* _Problem description_: An exact transcription of all the data is the expected reply.

* _Saved entries_:
[Start of section]
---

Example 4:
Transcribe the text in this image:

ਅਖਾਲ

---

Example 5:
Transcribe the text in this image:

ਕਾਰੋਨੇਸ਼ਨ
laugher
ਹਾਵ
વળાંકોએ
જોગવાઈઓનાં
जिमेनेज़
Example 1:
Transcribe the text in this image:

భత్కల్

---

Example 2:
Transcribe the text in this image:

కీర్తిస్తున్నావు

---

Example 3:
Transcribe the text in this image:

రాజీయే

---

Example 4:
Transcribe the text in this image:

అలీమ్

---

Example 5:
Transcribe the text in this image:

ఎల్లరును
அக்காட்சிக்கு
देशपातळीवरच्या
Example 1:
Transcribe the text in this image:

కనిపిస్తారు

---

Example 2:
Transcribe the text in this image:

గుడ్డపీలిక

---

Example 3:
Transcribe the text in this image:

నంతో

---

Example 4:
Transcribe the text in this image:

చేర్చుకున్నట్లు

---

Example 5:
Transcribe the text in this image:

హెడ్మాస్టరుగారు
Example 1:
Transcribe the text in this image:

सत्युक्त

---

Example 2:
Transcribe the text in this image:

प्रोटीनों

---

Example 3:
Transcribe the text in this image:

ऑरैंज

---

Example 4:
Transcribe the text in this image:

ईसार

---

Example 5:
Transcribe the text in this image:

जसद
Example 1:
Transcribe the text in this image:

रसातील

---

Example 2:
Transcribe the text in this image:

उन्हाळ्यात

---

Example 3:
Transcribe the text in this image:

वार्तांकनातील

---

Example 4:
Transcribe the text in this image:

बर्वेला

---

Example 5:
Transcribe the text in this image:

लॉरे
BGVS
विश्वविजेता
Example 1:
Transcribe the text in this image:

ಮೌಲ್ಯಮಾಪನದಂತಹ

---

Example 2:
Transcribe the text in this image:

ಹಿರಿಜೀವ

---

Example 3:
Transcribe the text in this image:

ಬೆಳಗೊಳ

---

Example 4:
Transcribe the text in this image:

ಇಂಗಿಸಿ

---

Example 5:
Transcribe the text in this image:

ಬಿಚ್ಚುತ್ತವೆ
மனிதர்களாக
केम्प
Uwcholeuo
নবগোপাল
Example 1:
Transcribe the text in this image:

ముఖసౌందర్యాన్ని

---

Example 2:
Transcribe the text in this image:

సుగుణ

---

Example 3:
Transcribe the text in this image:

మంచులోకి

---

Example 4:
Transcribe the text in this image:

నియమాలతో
[End of section]
* _Answer for the task_:
---

Example 4:
Transcribe the text in this image:

ਅਖਾਲ

---

Example 5:
Transcribe the text in this image:

ਕਾਰੋਨੇਸ਼ਨ
laugher
ਹਾਵ
વળાંકોએ
જોગવાઈઓનાં
जिमेनेज़
Example 1:
Transcribe the text in this image:

భత్కల్

---

Example 2:
Transcribe the text in this image:

కీర్తిస్తున్నావు

---

Example 3:
Transcribe the text in this image:

రాజీయే

---

Example 4:
Transcribe the text in this image:

అలీమ్

---

Example 5:
Transcribe the text in this image:

ఎల్లరును
அக்காட்சிக்கு
देशपातळीवरच्या
Example 1:
Transcribe the text in this image:

కనిపిస్తారు

---

Example 2:
Transcribe the text in this image:

గుడ్డపీలిక

---

Example 3:
Transcribe the text in this image:

నంతో

---

Example 4:
Transcribe the text in this image:

చేర్చుకున్నట్లు

---

Example 5:
Transcribe the text in this image:

హెడ్మాస్టరుగారు
Example 1:
Transcribe the text in this image:

सत्युक्त

---

Example 2:
Transcribe the text in this image:

प्रोटीनों

---

Example 3:
Transcribe the text in this image:

ऑरैंज

---

Example 4:
Transcribe the text in this image:

ईसार

---

Example 5:
Transcribe the text in this image:

जसद
Example 1:
Transcribe the text in this image:

रसातील

---

Example 2:
Transcribe the text in this image:

उन्हाळ्यात

---

Example 3:
Transcribe the text in this image:

वार्तांकनातील

---

Example 4:
Transcribe the text in this image:

बर्वेला

---

Example 5:
Transcribe the text in this image:

लॉरे
BGVS
विश्वविजेता
Example 1:
Transcribe the text in this image:

ಮೌಲ್ಯಮಾಪನದಂತಹ

---

Example 2:
Transcribe the text in this image:

ಹಿರಿಜೀವ

---

Example 3:
Transcribe the text in this image:

ಬೆಳಗೊಳ

---

Example 4:
Transcribe the text in this image:

ಇಂಗಿಸಿ

---

Example 5:
Transcribe the text in this image:

ಬಿಚ್ಚುತ್ತವೆ
மனிதர்களாக
केम्प
Uwcholeuo
নবগোপাল
Example 1:
Transcribe the text in this image:

ముఖసౌందర్యాన్ని

---

Example 2:
Transcribe the text in this image:

సుగుణ

---

Example 3:
Transcribe the text in this image:

మంచులోకి

---

Example 4:
Transcribe the text in this image:

నియమాలతో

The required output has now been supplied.